-- DESCRIPTION OF THE TASK --
Below are the records; copy each line in them that holds the word "ouml".

#### SOURCE RECORDS

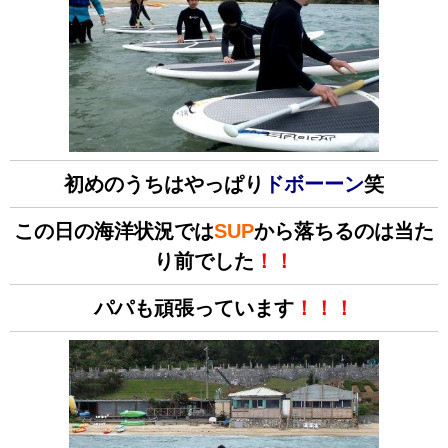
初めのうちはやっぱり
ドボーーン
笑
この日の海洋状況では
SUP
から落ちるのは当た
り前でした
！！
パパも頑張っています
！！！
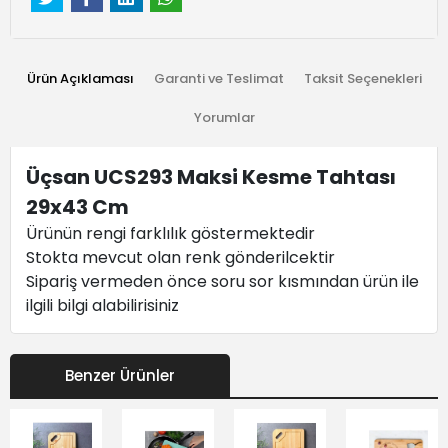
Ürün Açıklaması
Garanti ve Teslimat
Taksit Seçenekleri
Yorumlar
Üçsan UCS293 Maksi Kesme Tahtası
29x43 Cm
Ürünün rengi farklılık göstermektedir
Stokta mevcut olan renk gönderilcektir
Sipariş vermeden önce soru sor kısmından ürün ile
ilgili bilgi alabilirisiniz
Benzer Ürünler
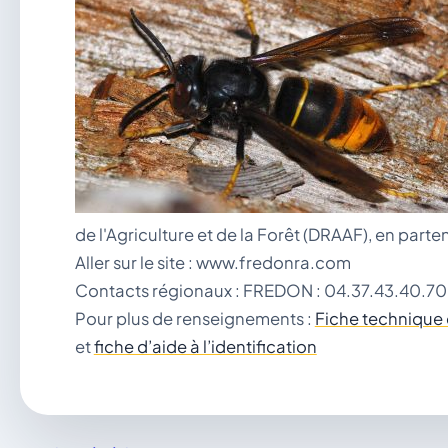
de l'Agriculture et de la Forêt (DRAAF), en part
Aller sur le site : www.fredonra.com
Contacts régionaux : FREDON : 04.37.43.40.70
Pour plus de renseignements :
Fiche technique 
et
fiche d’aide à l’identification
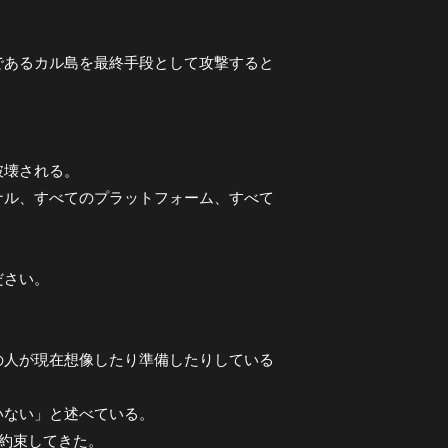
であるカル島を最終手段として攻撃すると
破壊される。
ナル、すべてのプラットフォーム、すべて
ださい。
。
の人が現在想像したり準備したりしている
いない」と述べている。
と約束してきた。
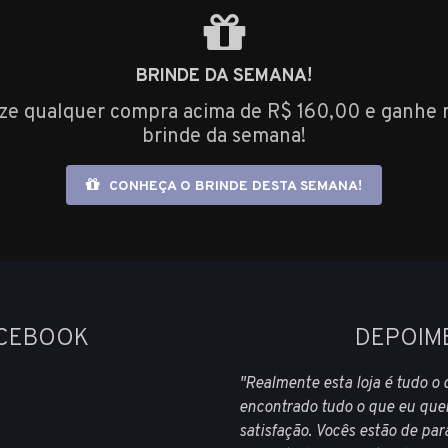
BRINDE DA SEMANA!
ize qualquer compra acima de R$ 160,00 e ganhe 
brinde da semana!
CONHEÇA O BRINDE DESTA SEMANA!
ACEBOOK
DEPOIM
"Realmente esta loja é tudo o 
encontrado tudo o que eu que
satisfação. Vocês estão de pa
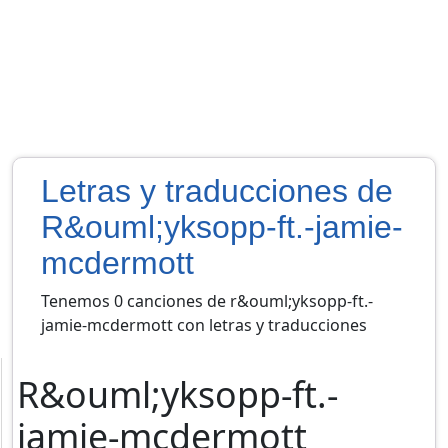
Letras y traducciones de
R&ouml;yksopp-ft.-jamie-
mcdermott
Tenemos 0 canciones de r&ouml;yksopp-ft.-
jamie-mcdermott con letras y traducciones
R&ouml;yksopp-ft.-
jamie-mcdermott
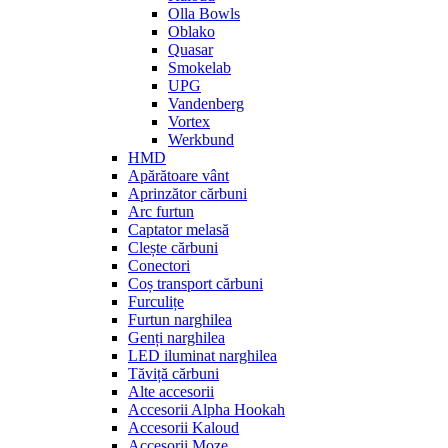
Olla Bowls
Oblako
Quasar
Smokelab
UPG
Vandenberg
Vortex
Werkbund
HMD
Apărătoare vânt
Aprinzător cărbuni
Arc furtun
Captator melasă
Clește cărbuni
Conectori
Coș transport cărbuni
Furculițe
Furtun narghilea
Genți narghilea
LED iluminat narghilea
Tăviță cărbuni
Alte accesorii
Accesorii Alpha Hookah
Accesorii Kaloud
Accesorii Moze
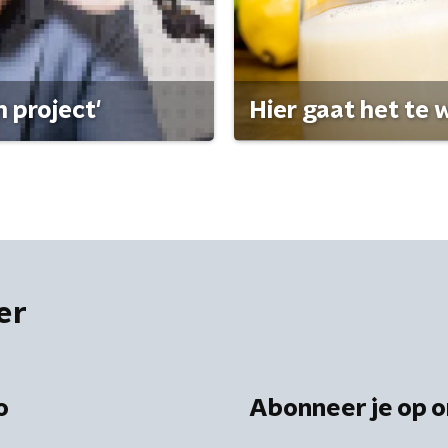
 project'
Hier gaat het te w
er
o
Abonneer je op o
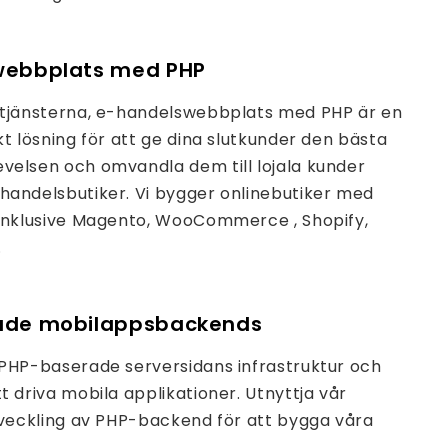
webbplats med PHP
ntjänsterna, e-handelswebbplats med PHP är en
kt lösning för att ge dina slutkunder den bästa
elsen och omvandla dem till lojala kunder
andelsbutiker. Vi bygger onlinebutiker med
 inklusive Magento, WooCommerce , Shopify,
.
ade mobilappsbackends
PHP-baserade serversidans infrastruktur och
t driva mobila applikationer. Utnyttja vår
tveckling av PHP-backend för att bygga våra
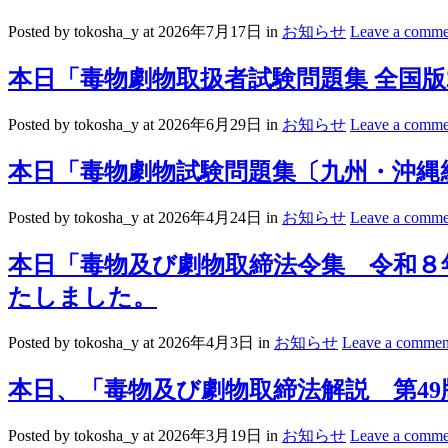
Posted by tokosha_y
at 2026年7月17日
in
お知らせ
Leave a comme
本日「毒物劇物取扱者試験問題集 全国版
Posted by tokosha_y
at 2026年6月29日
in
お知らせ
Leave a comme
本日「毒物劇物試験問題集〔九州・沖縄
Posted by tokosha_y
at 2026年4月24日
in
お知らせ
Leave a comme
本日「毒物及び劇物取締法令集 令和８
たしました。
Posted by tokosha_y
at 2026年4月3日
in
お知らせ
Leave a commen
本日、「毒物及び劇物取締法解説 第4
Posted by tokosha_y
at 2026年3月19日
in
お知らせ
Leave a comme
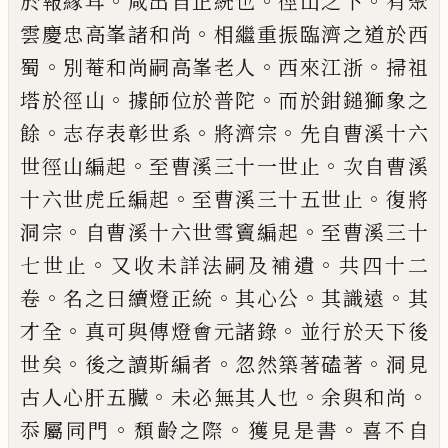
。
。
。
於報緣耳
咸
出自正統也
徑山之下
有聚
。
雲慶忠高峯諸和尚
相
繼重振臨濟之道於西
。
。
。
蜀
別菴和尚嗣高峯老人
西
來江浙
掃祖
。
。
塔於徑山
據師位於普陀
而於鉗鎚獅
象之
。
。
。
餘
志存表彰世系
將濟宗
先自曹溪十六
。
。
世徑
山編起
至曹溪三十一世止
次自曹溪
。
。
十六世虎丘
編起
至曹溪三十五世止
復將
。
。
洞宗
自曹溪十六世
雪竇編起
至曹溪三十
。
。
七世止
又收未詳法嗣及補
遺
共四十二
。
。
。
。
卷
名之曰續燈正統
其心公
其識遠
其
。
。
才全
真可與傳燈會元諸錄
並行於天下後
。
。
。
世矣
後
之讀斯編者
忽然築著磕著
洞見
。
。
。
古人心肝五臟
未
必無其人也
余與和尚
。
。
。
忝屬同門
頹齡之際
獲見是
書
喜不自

########

-- RESPONSE FOR THIS EXERCISE --
R&ouml;yksopp-ft.-jamie-
Tenemos 0 canciones de r&ouml;yksopp-ft.-
R&ouml;yksopp-ft.-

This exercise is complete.